Iris Wijnen (53) woont met haar partner en twee van haar drie kinderen onder de rook van Den Bosch. Ze gaat ‘belachelijk vaak’ op reis. Daarnaast maakt ze graag haar handen vuil, in de tuin, of in het net-gekochte klushuis. Haar geld verdient ze als adviseur diversiteit en inclusie bij de provincie Gelderland. De vijfde dag in de werkweek vult ze als zelfstandige. Dan geeft ze workshops of presentaties over gebarentaal of over de vraag hoe je met dove collega’s omgaat. Als bestuurslid van het adviescollege Nederlandse Gebarentaal adviseert ze het ministerie van Binnenlandse Zaken en Koninkrijksrelaties over actuele ontwikkelingen in de Nederlandse samenleving. Vanaf de zevende maand na haar geboorte hoort Iris niets meer.
Wat is het probleem?
“Op het moment dat ik mijn huis verlaat, kom ik in een wereld terecht waarvan ik de taal niet versta. Vooral op het gebied van communicatie heb ik daar last van. Als ik bijvoorbeeld in een winkel advies wil over welke printer ik het beste kan nemen, versta ik vaak de medewerker niet. Ik kan prima liplezen en als iemand rustig en duidelijk praat, gaat dat goed. Maar vaak wordt ik geholpen door jonge mensen en die gaan dan druk en snel praten. En als ik in een restaurant zit en ik vraag wat er precies in een gerecht zit, versta ik het ook niet.”
Hoe los je het op?
“Als ik in een restaurant niet versta wat er in een gerecht zit, neem ik dat gerecht maar niet. Dat is zonde, want daardoor kan zo’n restauranthouder omzet mislopen. En informatie over de beste printer zoek ik liever op internet op. Dan krijg ik tenminste een antwoord op mijn vraag, maar ik merk dan wel dat ik contact met andere mensen vermijd. Ik voel me daardoor weleens eenzaam.”
Wat is de ideale situatie?
“Het zou fijn zijn als iedereen op school Nederlandse gebarentaal leert. Het is inmiddels een van de drie officiële talen in Nederland, naast het Nederlands en het Fries. Op dit moment praten we als adviescollege veel over onderwijs met het ministerie, maar de ontwikkeling gaat traag. Er zijn scholen die zelfs Chinees aanbieden, dus het moet mogelijk zijn. Als iedereen iets van Nederlandse gebarentaal kan, kan ik tenminste meer communiceren met horende mensen en verstarren ze niet meer zo als ik ze wat vraag.”

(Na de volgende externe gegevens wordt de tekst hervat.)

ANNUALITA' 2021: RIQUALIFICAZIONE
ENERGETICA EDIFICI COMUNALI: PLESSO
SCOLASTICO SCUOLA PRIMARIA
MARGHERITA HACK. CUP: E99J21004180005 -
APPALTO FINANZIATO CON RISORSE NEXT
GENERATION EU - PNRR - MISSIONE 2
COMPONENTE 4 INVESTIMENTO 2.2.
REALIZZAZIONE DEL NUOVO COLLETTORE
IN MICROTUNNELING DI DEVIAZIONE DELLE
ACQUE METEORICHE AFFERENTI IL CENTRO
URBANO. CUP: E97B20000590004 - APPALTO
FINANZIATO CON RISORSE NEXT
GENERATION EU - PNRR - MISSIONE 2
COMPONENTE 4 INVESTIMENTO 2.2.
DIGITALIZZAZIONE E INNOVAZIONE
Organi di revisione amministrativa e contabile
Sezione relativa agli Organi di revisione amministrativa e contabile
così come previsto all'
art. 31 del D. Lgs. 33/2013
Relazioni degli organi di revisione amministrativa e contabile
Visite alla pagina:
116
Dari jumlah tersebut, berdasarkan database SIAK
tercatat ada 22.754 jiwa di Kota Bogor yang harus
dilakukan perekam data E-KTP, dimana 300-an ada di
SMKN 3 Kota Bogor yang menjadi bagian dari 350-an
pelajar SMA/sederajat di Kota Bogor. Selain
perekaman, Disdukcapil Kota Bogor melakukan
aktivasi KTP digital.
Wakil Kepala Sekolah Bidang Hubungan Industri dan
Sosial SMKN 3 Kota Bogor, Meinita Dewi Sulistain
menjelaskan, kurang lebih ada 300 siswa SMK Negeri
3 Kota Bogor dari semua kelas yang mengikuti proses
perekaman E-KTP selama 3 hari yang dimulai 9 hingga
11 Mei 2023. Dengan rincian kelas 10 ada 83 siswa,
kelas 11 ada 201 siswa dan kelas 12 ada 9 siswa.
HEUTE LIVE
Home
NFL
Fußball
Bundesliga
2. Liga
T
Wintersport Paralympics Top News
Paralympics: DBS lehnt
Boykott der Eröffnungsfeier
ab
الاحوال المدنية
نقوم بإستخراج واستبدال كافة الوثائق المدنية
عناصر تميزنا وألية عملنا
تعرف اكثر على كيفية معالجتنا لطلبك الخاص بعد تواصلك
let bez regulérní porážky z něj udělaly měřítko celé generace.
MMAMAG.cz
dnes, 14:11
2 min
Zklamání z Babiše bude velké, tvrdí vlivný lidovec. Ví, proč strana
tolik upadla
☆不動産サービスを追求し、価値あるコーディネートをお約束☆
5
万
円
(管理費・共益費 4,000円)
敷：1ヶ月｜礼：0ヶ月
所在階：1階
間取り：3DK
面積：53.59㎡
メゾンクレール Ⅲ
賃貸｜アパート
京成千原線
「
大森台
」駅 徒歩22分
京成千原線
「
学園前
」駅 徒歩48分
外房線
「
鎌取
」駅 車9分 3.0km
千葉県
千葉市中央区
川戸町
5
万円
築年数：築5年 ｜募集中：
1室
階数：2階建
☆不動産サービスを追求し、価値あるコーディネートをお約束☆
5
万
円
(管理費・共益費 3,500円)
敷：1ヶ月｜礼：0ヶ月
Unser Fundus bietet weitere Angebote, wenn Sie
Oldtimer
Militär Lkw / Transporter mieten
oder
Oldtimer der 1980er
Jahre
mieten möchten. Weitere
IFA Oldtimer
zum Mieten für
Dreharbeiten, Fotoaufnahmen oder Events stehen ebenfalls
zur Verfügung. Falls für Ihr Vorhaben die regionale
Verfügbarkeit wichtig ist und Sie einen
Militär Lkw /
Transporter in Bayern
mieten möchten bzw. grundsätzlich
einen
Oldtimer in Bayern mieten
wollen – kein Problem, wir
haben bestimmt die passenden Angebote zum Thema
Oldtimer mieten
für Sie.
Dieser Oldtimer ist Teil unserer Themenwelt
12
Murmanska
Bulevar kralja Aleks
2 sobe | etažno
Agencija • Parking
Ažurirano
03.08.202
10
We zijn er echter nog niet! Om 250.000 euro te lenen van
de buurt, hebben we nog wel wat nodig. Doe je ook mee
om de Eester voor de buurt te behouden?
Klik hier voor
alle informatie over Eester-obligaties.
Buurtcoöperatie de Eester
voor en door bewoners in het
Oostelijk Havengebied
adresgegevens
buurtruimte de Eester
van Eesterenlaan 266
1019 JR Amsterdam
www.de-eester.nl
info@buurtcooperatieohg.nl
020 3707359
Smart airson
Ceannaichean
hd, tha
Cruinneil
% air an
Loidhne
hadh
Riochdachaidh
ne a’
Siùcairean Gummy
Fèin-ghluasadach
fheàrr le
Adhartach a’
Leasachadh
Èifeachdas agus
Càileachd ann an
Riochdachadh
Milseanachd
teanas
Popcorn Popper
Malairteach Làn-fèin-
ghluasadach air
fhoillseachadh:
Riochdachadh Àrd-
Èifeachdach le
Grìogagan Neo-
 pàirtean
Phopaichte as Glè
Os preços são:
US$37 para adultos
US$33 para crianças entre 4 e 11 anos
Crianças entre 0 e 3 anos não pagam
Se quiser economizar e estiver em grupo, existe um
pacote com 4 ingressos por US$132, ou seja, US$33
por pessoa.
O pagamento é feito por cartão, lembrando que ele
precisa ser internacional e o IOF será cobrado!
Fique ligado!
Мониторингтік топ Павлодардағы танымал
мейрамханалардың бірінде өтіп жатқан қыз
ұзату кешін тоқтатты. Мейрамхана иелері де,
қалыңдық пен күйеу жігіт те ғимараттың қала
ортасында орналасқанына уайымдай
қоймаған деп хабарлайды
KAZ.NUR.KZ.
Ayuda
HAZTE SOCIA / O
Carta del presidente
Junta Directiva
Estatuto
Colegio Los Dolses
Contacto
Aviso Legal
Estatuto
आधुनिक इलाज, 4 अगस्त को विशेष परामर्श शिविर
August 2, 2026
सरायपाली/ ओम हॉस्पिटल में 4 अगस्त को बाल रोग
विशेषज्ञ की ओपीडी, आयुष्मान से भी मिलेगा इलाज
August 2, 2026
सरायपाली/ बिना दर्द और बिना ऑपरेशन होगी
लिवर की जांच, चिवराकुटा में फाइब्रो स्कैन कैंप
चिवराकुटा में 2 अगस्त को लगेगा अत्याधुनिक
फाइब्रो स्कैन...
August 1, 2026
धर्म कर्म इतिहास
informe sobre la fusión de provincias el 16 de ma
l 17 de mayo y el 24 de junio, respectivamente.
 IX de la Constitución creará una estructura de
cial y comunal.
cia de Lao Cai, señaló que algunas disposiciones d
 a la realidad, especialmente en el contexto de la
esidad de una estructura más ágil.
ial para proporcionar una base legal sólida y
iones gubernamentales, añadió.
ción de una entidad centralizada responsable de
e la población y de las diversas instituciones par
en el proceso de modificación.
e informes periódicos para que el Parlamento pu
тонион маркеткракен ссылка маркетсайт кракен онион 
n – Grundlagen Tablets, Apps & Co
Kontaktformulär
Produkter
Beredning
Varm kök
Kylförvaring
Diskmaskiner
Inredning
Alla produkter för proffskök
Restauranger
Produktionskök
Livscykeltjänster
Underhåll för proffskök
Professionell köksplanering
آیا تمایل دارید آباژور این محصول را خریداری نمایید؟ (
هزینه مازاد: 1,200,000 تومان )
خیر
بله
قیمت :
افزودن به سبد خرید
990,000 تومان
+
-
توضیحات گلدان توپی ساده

Jurist VN-verdrag Handicap Jiska Ogier: “De vraag van Iris hier is een heel begrijpelijke; als meer mensen Nederlandse Gebarentaal (NGT) zouden kennen, wordt de maatschappij voor haar veel toegankelijker. Hoe afdwingbaar dit is in het licht van het Verdrag ligt ingewikkelder. Het Verdrag geeft in ieder geval het recht op informatie (artikel 21), in de Concluding Observations is zelfs expliciet genoemd dat het rapport in gebarentaal beschikbaar zou moeten komen. Naast de verplichting is er natuurlijk nog het praktische aspect; zijn er docenten NGT beschikbaar en in hoeverre is er animo voor een dergelijk vak op school? Daarin speelt bewustwording weer een belangrijke rol en kan gesteld worden dat – als hier onder ervaringsdeskundigen inderdaad brede steun voor is – de overheid moet investeren in deze mogelijkheid.
“Overigens wil ik daarbij wel opmerken dat in het standaard onderwijscurriculum sowieso vaak weinig informatie over personen met een handicap is (het is vaak afhankelijk van de school zelf of hier aandacht voor is). Daarop zou overigens inclusief onderwijs – zoals ook het VN-verdrag Handicap voorschrijft – een enorme vooruitgang zijn, het VN-comité benoemde in zijn Concluding Observations expliciet de tekortkomingen van het onderwijs voor mensen met een auditieve beperking.”